───── Segmen Dokumen

PENGELOLAAN SUMBERDAYA PANTAI Dede Sugandi Jurusan Pendidikan Geografi, FPIPS, UPI
[email protected] ABSTRAK Indonesia merupakan negara kepulauan yang memiliki sumber daya garis pantai/ pesisir yang panjang. Pengelolaan wilayah pesisir membutuhkan pengelolaan yang berkelanjutan sehingga dapat memberikan manfaat yang berkelanjutan. Laut yang mengelilingi wilayah Indonesia dipengaruhi oleh pergerakan arus, angin, dan gelombang yang mempengaruhi terjadinya abrasi. Abrasi yang dapat menyebabkan air laut menjadi keruh dan longsor di pinggir pantai bertebing selanjutnya akan mempengaruhi penduduk yang bermata pencaharian di pantai. Tujuan kajian adalah menganalisis potensi sumberdaya pantai Indonesia yang dapat dikelola dan dimanfaatkan secara berkelanjutan, dan menganalisis model yang sesuai dalam pengelolaan sumberdaya pantai sehingga potensi sumberdaya hayati berkelanjutan. Dalam pengelolaan sumberdaya perlu aturan yang diberlakukan, sehingga terjadi keseimbangan, kelestarian dan keberlanjutan sumberdaya. Aturan diberlakukan tidak untuk semua kawasan, tetapi bagi kawasan-kawasan yang dibutuhkan untuk pemijahan dan pengembangbiakan biota laut. Untuk pengelolaan kawasan tersebut perlu kawasan konservasi yang sama-sama dipahami dan disadari oleh setiap pemangku kepentingan, stakeholder, nelayan, pemerintah, masyarakat dan pemerintah. Aturan dan kebijakan yang diberlakukan yang melibatkan pemangku kepentingan yang menjadi budaya yang berkembang dimasyarakat sehingga kawasan perlindungan/konservasi menjadi suatu keharusan dan dilaksanakan secara sadar oleh masyarakat. Kata kunci : pantai, pengelolaan, konservasi.

──────────
───── Cuplikan Dataset

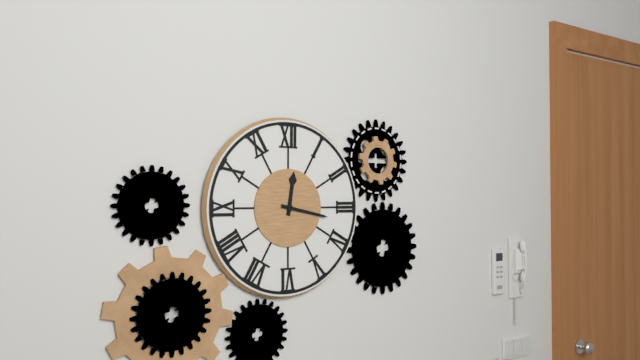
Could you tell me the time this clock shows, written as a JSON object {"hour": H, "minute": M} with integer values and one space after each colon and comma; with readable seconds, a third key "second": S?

──────────

Yang Diminta:
1. Sebutkan seluruh kata kunci yang tercantum dalam abstrak tentang pengelolaan sumberdaya pantai.
2. Terjemahkan ke dalam bahasa Inggris kalimat berikut dari abstrak tentang pengelolaan sumberdaya pantai: "Dalam pengelolaan sumberdaya perlu aturan yang diberlakukan, sehingga terjadi keseimbangan, kelestarian dan keberlanjutan sumberdaya."
3. Tuliskan lanjutan tulisan tentang pengelolaan sumberdaya pantai, dimulai tepat setelah kalimat terakhir yang ditampilkan.

Jawaban Tiap Tugas:
1. pantai, pengelolaan, konservasi

2. Resource management requires rules to be put into effect so that balance, preservation, and sustainability of resources are achieved.

3.
PENDAHULUAN Latar Belakang Indonesia sebagai negara kepulauan memiliki pantai yang panjang kurang lebih 81.000 km, sehingga pesisir merupakan sumberdaya besar bagi Indonesia. Pulau-pulau yang dipisahkan oleh laut dan selat di Indonesia memiliki karakteristik sendiri harus dianggap sebagai pemersatu wilayah, sehingga menjadi ikatan bukan hanya sebagai suatu bangsa yang bersatu juga dalam pengelolaan sumberdayanya. Sesuai Deklarasi Djuanda pada 13 Desember 1957 dan Undang-Undang tentang batas-batas wilayah Indonesia. Walau demikian, definisi wilayah pesisir masih menjadi perdebatan banyak pihak mengingat sulitnya membuat batasan zonasi wilayah pesisir yang dapat dipakai untuk berbagai tujuan kepentingan. Robert Kay (1999)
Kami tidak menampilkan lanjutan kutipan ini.